Уайльд прав, когда показывает шаткость нравственных устоев буржуазного общества. Но если нравственность этого общества является ханжеской, то это еще не означает, что лучше те, кто не имеет никаких нравственных принципов, как хочет нас заставить думать Уайльд. Однако нет нужды спорить с ним докторальным тоном. Это означало бы проявить отсутствие чувства юмора, которым так богат сам писатель.
Только в «Идеальном муже» Уайльд от юмора переходит к сатире, достаточно язвительно показывая облик английского государственного деятеля и сомнительные пути, приводящие людей к власти в буржуазном обществе. Но, став на этот путь, драматург под конец все же завершил его все сглаживающей компромиссной развязкой. Опять-таки не будем судить его за это. Достаточно и того, что в комедии есть, — она приоткрывает завесу истины, и для своего времени даже это было смелым.

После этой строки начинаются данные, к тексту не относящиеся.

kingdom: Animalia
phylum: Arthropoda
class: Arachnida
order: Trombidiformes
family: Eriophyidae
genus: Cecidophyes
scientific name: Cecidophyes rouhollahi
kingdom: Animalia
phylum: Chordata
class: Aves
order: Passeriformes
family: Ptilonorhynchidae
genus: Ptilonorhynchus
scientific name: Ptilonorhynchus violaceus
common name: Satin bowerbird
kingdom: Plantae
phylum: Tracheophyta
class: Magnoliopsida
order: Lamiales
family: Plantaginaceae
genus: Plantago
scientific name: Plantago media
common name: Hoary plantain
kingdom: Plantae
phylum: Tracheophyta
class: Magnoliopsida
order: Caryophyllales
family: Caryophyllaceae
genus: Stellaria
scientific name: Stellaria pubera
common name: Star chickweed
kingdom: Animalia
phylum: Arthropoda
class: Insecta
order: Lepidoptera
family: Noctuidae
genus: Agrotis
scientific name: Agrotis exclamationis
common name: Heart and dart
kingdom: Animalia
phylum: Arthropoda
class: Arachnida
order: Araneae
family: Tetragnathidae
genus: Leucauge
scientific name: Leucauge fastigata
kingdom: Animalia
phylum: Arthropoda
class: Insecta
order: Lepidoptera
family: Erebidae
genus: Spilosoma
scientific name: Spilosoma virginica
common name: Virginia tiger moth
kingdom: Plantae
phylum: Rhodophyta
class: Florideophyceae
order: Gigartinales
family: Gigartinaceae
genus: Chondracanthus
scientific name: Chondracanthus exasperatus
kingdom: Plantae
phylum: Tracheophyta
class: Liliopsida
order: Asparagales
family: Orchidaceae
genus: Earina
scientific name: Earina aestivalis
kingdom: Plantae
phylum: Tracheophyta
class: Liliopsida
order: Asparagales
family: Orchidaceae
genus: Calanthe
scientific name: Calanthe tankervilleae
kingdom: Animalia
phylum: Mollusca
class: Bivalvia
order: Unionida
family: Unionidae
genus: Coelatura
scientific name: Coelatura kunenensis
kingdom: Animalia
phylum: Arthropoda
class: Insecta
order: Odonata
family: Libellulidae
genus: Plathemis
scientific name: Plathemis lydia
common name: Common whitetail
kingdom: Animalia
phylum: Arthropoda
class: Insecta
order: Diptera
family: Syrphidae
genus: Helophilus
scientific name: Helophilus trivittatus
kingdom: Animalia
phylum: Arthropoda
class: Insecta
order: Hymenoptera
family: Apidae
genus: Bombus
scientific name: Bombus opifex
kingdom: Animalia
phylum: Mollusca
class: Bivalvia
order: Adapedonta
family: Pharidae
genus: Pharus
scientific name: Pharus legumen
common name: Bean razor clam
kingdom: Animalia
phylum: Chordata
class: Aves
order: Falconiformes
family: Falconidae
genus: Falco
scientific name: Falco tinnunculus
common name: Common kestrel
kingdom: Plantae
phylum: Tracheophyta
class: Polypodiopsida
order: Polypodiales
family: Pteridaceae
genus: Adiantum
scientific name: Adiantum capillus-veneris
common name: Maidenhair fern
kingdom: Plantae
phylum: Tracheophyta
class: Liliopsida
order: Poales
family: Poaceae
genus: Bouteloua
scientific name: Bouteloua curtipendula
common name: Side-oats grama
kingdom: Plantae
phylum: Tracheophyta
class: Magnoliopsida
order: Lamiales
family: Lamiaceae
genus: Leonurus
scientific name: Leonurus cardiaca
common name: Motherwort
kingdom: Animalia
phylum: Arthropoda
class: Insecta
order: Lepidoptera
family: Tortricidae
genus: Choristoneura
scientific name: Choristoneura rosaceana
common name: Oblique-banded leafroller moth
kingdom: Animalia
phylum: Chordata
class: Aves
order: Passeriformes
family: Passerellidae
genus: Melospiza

Пьеса «Как важно быть серьезным» имеет подзаголовок: «Легкомысленная комедия для серьезных людей». Это можно сказать о всех комедиях Уайльда. Каждая из них более или менее легкомысленна, но серьезным людям ведь тоже надо когда-нибудь отдохнуть и развлечься. Такой веселый отдых и дают эти комедии. Это не бездумный отдых. В блестках остроумия Уайльда встречаются и глубокие мысли, на которые стоит обратить внимание. Но не следует забывать, что часто он только играет мыслью, кокетничает своей способностью выворачивать все наизнанку, любит спутывать карты так, чтобы поставить нас, читателей и зрителей его пьес, в тупик. Распутывать парадоксы Уайльда по большей части бесполезно. Тем более невозможно вывести из них какую-нибудь систему взглядов. Испытывая удовольствие от собственного остроумия, он нередко смеется в душе и над теми из нас, кто, поддавшись его обаянию, начинает глубокомысленно толковать его парадоксы. Наибольшее удовольствие получит тот, кто будет помнить, что, читая комедии Уайльда, важно не быть серьезным.